The current landscape is much more heterogeneous than it was a few years ago, leaving behind the uniform patterns that used to characterize regions like the north and central parts of the country, as shown by the Banamex Financial Inclusion Index.
The index was constructed using a methodology that classifies states and municipalities according to their level of financial inclusion.
According to the results, mobile banking and digital services contracts have shown the greatest dynamism, with growth exceeding 500% between 2017 and 2024.
Traditional, physical branches, as they are commonly known, have declined in line with the global trend. In fact, this is the only access variable that shows a significant drop, falling by 16% between 2017 and 2018.
From 2017 to 2024, the number of ATMs also grew by 16.7%, but with a downward trend compared to 2023, a behavior also associated with the rise of digital services.
In contrast, transactions carried out through Point of Sale (POS) terminals have experienced the most growth, increasing by 17.6% during the aforementioned period.
Although non-bank point-of-sale (POS) terminals experienced over 100 percent annual growth in 2024, the study highlights that only one entity has matched the number of POS terminals of traditional banks, with 1.4 million units in 2024.
Conversely, basic transactional accounts, which record low-value transactions, have shown a sustained decline in recent years in the commercial banking sector.
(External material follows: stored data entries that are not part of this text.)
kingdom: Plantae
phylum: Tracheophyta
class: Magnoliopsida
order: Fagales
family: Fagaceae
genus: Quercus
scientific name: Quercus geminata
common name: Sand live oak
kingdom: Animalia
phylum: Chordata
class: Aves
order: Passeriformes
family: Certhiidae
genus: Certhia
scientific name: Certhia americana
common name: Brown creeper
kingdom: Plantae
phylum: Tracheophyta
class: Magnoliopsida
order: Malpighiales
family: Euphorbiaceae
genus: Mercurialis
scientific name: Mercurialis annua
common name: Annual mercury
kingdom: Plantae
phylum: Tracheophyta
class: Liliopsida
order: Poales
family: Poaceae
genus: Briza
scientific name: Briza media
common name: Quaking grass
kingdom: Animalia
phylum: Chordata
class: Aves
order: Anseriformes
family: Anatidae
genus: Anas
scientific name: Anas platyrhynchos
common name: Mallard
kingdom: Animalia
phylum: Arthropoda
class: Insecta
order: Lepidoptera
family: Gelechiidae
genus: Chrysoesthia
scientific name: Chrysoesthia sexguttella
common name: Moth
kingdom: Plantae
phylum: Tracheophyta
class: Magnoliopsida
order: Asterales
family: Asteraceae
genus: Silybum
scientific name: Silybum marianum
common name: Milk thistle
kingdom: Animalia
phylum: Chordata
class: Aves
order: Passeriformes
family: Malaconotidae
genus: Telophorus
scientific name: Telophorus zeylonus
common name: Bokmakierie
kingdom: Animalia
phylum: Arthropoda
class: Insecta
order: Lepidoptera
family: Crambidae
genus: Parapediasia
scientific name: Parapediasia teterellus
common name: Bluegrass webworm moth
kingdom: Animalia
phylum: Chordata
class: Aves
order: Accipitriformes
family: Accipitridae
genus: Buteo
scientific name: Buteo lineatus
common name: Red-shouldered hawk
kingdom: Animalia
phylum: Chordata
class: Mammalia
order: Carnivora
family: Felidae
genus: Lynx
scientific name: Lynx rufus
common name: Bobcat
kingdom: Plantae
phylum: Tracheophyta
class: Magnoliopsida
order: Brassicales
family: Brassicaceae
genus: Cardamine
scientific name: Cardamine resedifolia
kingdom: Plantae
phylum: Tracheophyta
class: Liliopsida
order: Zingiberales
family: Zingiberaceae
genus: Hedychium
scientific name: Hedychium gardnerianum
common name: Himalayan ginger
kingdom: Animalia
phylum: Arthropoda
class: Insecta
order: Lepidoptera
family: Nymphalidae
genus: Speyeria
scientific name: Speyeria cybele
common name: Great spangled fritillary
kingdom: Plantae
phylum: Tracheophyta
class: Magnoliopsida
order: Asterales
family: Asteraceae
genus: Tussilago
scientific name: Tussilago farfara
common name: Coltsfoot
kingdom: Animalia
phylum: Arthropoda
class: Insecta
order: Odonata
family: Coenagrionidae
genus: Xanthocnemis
This is due to the fact that commercial banks are no longer the sole providers of this service, which is altering the market structure.
Among financial services, digital payments have become the most widely used. In 2024, 82 percent of adults with bank accounts made or received at least one digital payment, a 27 percentage point increase compared to 2014.
According to the study, an estimated 135 municipalities had a very high level of financial inclusion in 2024, compared to 126 in 2023 and significantly higher than the 59 recorded in 2017.
Although these municipalities represent only 5.5 percent of the total, they concentrate 35.7 percent of the adult population and generate almost 46 percent of the national GDP, demonstrating their economic importance. A total of 336 municipalities were identified in the high financial inclusion category, compared to 303 the previous year.
Regarding the medium level of financial inclusion, the study counts 365 municipalities, compared to 318 in 2023 and significantly higher than the 205 recorded in 2017.
At the low level of financial inclusion, marginal changes are observed: from 615 municipalities in 2023 to 617 in 2024. However, when compared to the 387 municipalities identified in 2017, the cumulative increase is significant.
Development banks, particularly the Banco del Bienestar (Bank of Well-being), have a significant presence in the municipalities with lower levels of financial inclusion. However, this institution was not included in the analysis because its operations and objectives differ from those of commercial banks and are not comparable.